___ Fragmento seleccionado

El rock and roll fue la herramienta musical de un fenómeno que se venía esbozando a través del cine (James Dean) y la literatura (la generación beatnik): la invención de la juventud como sujeto de consumo. A fines de los ’50 Presley le puso el cuerpo al nuevo estado de las cosas. Para cuando John Lennon y Bob Dylan le añadieron consciencia ideológica a esa efervescencia hormonal, Elvis se había ubicado en otro lugar: ya no necesitaba ser joven y lindo; tampoco se le exigiría rebeldía alguna. A partir de una sabia interpretación política de su monje negro (el “Coronel” Parker, manager y algo así como el Yoko Ono de Presley pero, aparentemente, todavía más malo), Elvis pasó a ser el héroe de la familia americana, una unidad de valor mucho más sustentable en el tiempo que la incandescencia juvenil, siempre necesitada de nuevos souvenirs. No debe extrañar, entonces, que más allá de ciertos arrebatos revisionistas y/o nostálgicos, Chuck Berry. Jerry Lee Lewis y Li-ttle Richard, los otros héroes de los años ’50, hayan quedado fuera de la iconografía oficial. Todos ellos interpretaron las urgencias de su generación, pero no supieron o no pudieron intuir las posibilidades comerciales de la claudicación.

______
___ Datos sin procesar

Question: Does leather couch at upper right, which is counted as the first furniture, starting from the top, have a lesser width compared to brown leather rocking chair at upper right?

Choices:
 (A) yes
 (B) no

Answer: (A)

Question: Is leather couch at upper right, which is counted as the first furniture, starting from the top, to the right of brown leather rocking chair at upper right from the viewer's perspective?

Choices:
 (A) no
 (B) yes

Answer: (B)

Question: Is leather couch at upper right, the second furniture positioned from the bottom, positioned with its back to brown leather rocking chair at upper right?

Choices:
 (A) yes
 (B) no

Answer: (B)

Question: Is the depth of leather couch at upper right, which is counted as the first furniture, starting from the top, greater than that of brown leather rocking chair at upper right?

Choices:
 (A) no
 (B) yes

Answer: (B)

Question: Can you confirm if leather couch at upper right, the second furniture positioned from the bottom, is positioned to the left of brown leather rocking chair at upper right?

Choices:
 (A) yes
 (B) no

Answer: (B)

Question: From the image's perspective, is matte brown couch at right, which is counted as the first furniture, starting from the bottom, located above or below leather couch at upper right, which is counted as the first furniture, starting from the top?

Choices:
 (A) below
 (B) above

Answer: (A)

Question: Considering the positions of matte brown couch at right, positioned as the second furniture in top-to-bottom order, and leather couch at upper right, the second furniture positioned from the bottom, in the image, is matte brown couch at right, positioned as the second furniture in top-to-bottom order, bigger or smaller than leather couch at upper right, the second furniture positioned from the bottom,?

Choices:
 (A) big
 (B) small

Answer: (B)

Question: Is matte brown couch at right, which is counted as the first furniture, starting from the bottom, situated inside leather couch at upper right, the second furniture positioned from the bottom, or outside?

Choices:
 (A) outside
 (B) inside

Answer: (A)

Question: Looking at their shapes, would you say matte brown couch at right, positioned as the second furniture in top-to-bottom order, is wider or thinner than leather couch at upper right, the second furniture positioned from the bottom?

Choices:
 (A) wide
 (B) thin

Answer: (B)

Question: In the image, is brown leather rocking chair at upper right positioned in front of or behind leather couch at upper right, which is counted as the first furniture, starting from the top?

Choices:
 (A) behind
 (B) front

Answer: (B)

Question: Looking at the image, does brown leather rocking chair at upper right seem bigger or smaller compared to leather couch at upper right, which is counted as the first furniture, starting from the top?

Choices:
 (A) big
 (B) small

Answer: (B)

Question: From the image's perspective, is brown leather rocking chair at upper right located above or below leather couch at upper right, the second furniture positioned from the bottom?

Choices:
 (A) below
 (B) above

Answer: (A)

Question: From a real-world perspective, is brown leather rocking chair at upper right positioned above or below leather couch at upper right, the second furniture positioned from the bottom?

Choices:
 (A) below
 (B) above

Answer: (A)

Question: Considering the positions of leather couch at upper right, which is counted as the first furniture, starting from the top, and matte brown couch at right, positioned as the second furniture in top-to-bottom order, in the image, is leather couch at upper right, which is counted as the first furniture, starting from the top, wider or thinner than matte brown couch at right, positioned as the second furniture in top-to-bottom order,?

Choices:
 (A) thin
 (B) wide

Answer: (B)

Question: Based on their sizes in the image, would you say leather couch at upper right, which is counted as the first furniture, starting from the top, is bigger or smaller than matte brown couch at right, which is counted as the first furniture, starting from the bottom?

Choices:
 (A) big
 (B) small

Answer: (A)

______

* Por hacer:
1. Traduce al inglés esta oración del fragmento sobre Elvis Presley: «A fines de los ’50 Presley le puso el cuerpo al nuevo estado de las cosas.»
2. Prolonga el fragmento sobre Elvis Presley con un párrafo nuevo que siga después de su última oración.
Los datos son un material independiente del fragmento.

* Resultados de tareas:
1. In the late '50s, Presley gave physical form to the new state of things.

2.
Elvis, en cambio, disfruta eternamente en su cajita de cristal, esa que lo conserva indemne. Durante muchos años fue el más exitoso de los desgraciados. Un monstruo infeliz y paranoico, que a nadie le convenía desactivar. Pero hoy representa la utopía consumada de millones de personas: factura cada vez más y ya no sufre.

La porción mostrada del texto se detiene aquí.